▶ _ABOUT THIS EXERCISE_
Show, in full, each line of the data that contains "cofondateur".

BEGIN

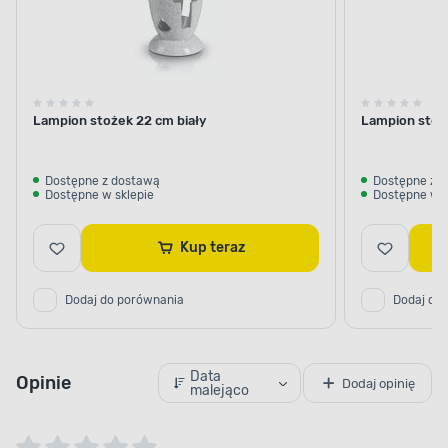
Lampion stożek 22 cm biały
Lampion stoż
Dostępne z dostawą
Dostępne z 
Dostępne w sklepie
Dostępne w s
Kup teraz
Dodaj do porównania
Dodaj do
Data
Opinie
Dodaj opinię
malejąco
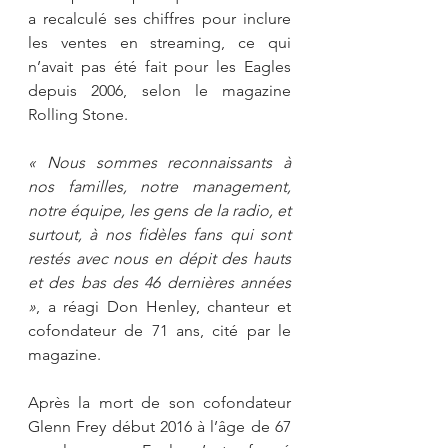
a recalculé ses chiffres pour inclure 
les ventes en streaming, ce qui 
n’avait pas été fait pour les Eagles 
depuis 2006, selon le magazine 
Rolling Stone.
« Nous sommes reconnaissants à 
nos familles, notre management, 
notre équipe, les gens de la radio, et 
surtout, à nos fidèles fans qui sont 
restés avec nous en dépit des hauts 
et des bas des 46 dernières années 
»
, a réagi Don Henley, chanteur et 
cofondateur de 71 ans, cité par le 
magazine.
Après la mort de son cofondateur 
Glenn Frey début 2016 à l’âge de 67 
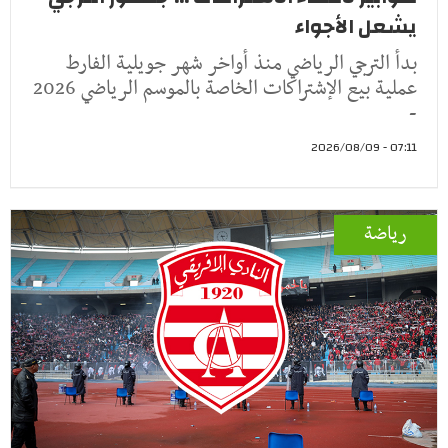
يشعل الأجواء
بدأ الترجي الرياضي منذ أواخر شهر جويلية الفارط
عملية بيع الإشتراكات الخاصة بالموسم الرياضي 2026
-
07:11 - 2026/08/09
رياضة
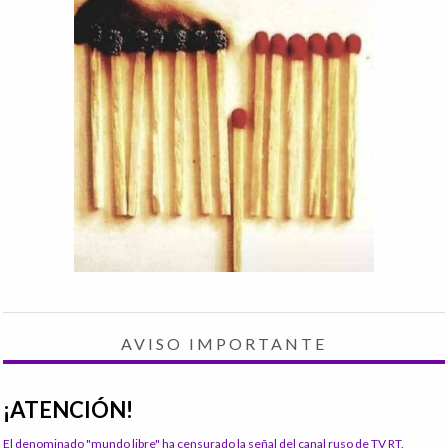
AVISO IMPORTANTE
¡ATENCIÓN!
El denominado "mundo libre" ha censurado la señal del canal ruso de TV RT.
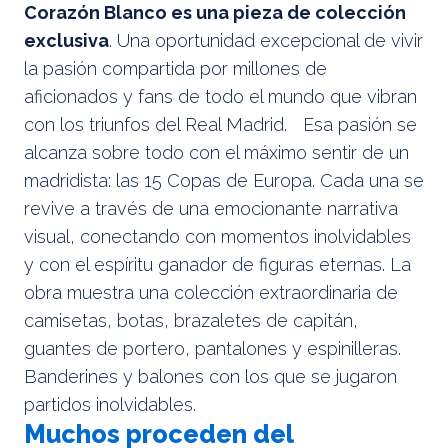
Corazón Blanco es una pieza de colección
exclusiva
. Una oportunidad excepcional de vivir
la pasión compartida por millones de
aficionados y fans de todo el mundo que vibran
con los triunfos del Real Madrid. Esa pasión se
alcanza sobre todo con el máximo sentir de un
madridista: las 15 Copas de Europa. Cada una se
revive a través de una emocionante narrativa
visual, conectando con momentos inolvidables
y con el espíritu ganador de figuras eternas. La
obra muestra una colección extraordinaria de
camisetas, botas, brazaletes de capitán,
guantes de portero, pantalones y espinilleras.
Banderines y balones con los que se jugaron
partidos inolvidables.
Muchos proceden del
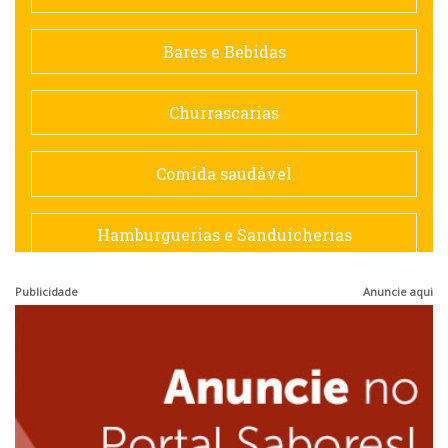
Contemporânea
Bares e Bebidas
Doceria
Churrascarias
Espanhola
Comida saudável
Francesa
Hamburguerias e Sanduicherias
Hamburguerias e Sanduicherias
Publicidade
Anuncie aqui
Japonesa e Oriental
Internacional
Lanchonetes
Japonesa e Oriental
Massas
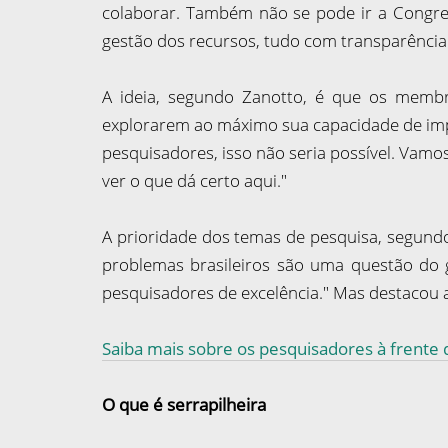
colaborar. Também não se pode ir a Congress
gestão dos recursos, tudo com transparência
A ideia, segundo Zanotto, é que os memb
explorarem ao máximo sua capacidade de impac
pesquisadores, isso não seria possível. Vamo
ver o que dá certo aqui."
A prioridade dos temas de pesquisa, segundo M
problemas brasileiros são uma questão do g
pesquisadores de excelência." Mas destacou a
Saiba mais sobre os pesquisadores à frente d
O que é serrapilheira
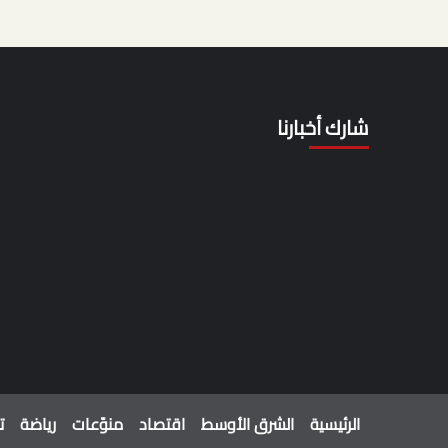
شارك أخبارنا
الرئيسية
الشرق الأوسط
اقتصاد
منوّعات
رياضة
ت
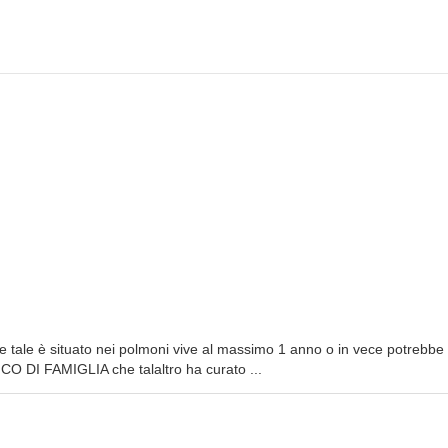
 se tale è situato nei polmoni vive al massimo 1 anno o in vece potrebbe
 DI FAMIGLIA che talaltro ha curato ...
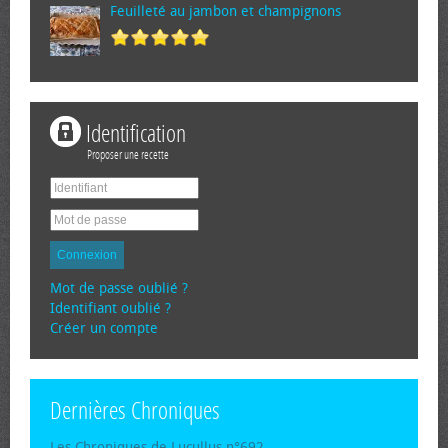
Feuilleté au jambon et champignons
Identification
Proposer une recette
Connexion
Mot de passe oublié ?
Identifiant oublié ?
Créer un compte
Dernières Chroniques
Les Chroniques de Lucullus n°692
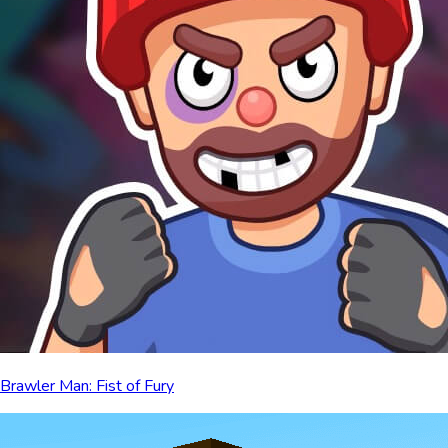
Brawler Man: Fist of Fury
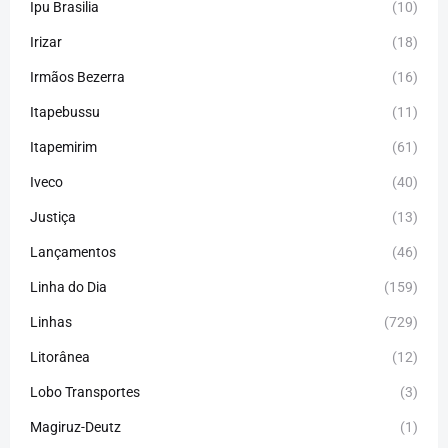
Ipu Brasilia
(10)
Irizar
(18)
Irmãos Bezerra
(16)
Itapebussu
(11)
Itapemirim
(61)
Iveco
(40)
Justiça
(13)
Lançamentos
(46)
Linha do Dia
(159)
Linhas
(729)
Litorânea
(12)
Lobo Transportes
(3)
Magiruz-Deutz
(1)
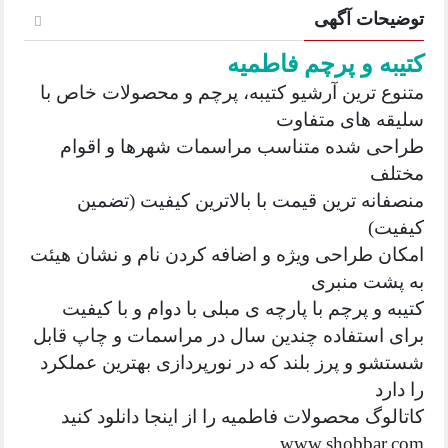
توضیحات آگهی
کتیبه و پرچم فاطمیه
متنوع ترین آرشیو کتیبه، پرچم و محصولات خاص با
سلیقه های متفاوت
طراحی شده متناسب مراسمات شهرها و اقوام
مختلف
منصفانه ترین قیمت با بالاترین کیفیت (تضمین
کیفیت)
امکان طراحی ویژه و اضافه کردن نام و نشان هیئت
به پشت منبری
کتیبه و پرچم با پارچه ی مبلی با دوام و با کیفیت
برای استفاده چندین سال در مراسمات و چاپ قابل
شستشو و پرز بلند که در نورپردازی بهترین عملکرد
را دارد
کاتالوگ محصولات فاطمیه را از اینجا دانلود کنید
www.shobbar.com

END

▶ _WRITTEN REPLY_
cofondateur de 71 ans, cité par le 
Après la mort de son cofondateur 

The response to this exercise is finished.